**Records for the exercise**
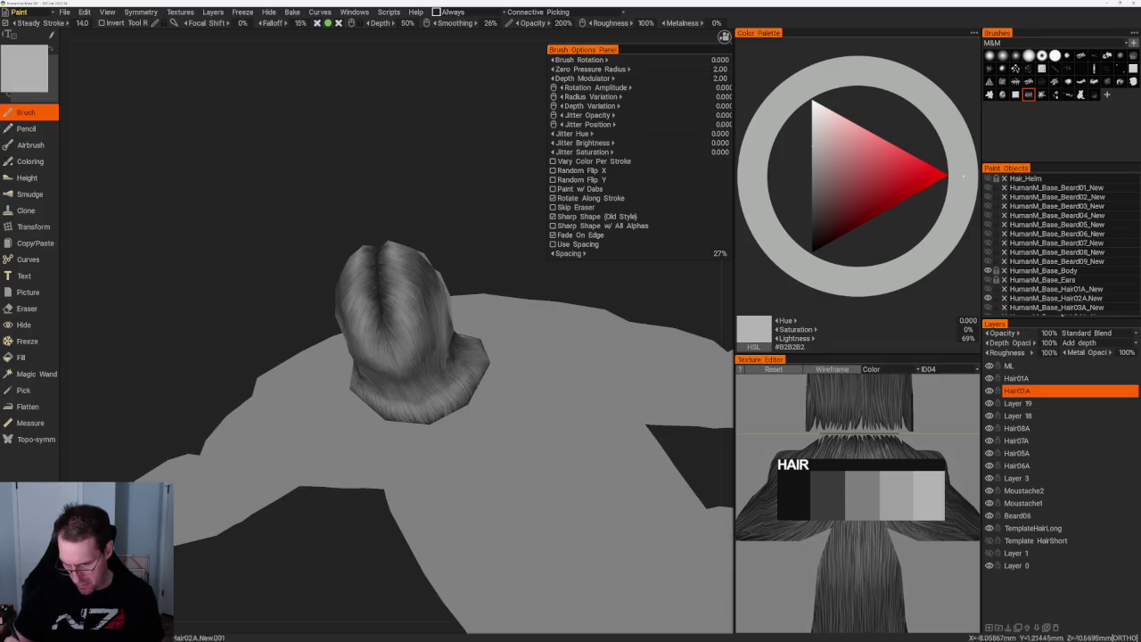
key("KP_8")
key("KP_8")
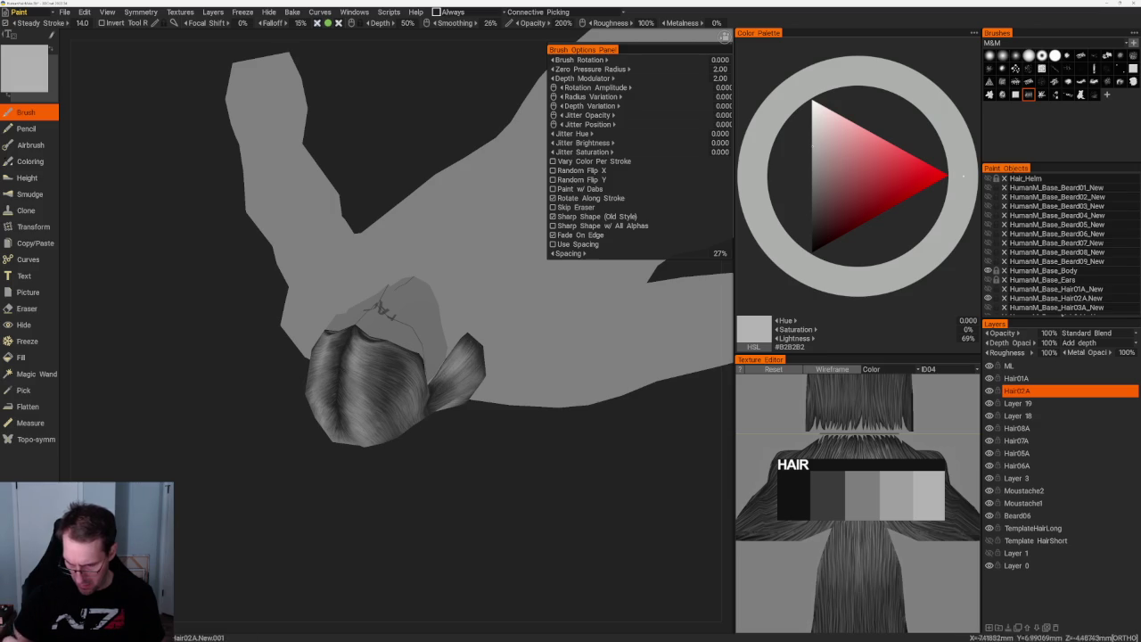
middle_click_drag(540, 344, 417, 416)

...

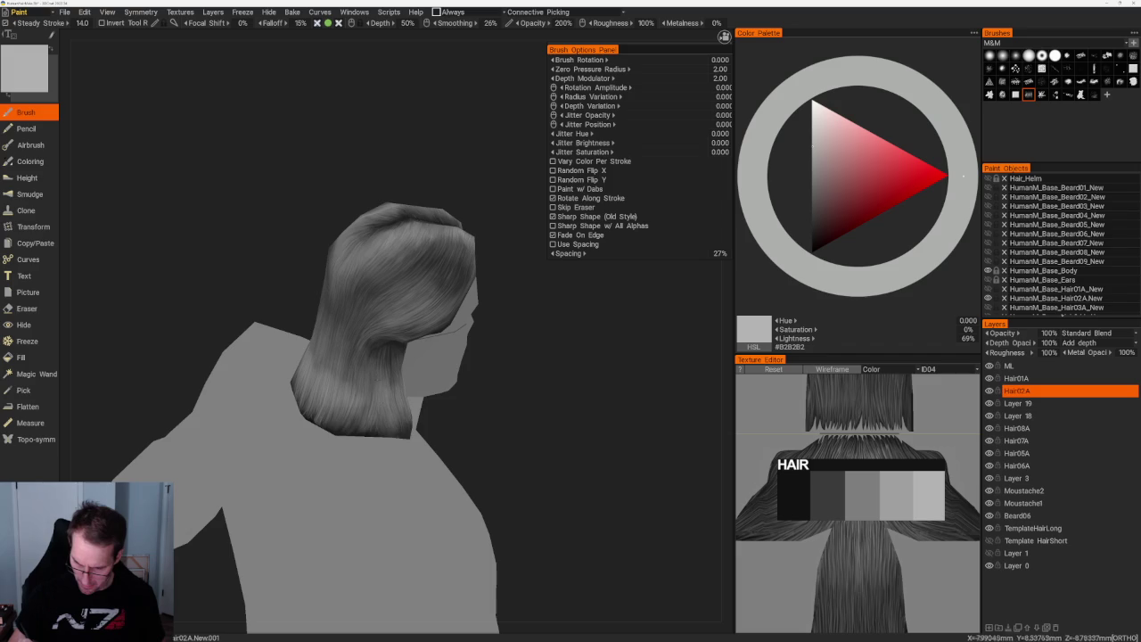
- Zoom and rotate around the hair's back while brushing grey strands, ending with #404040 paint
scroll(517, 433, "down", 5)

--

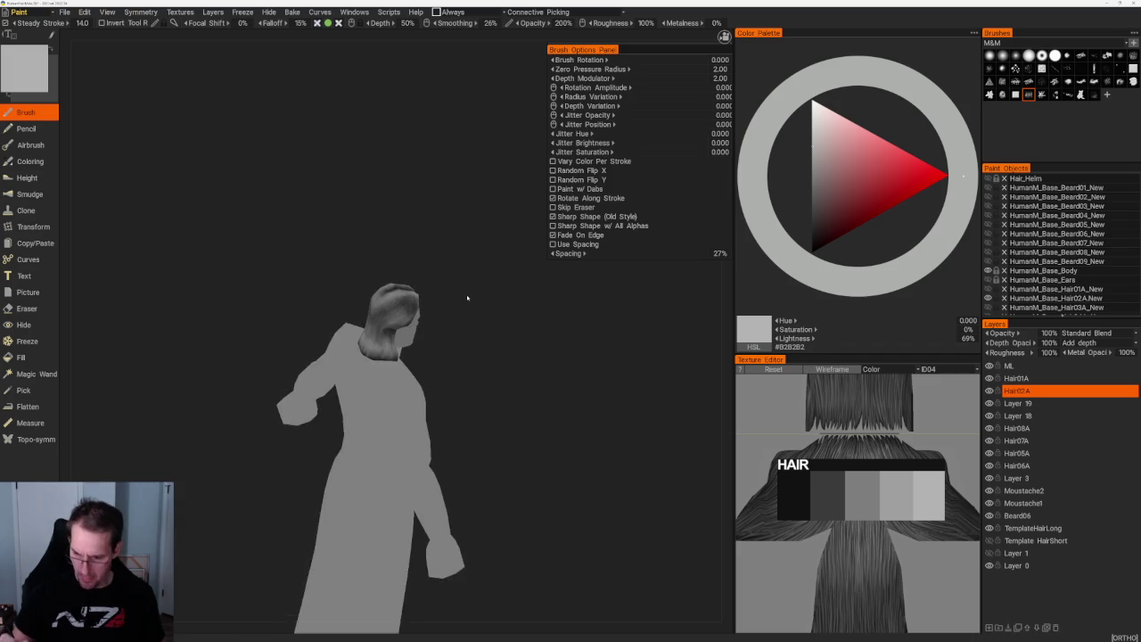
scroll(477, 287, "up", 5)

**Exercise**
Each line above that holds the string "scroll" should be copied and shown.

**Solution to this exercise**
scroll(517, 433, "down", 5)
scroll(477, 287, "up", 5)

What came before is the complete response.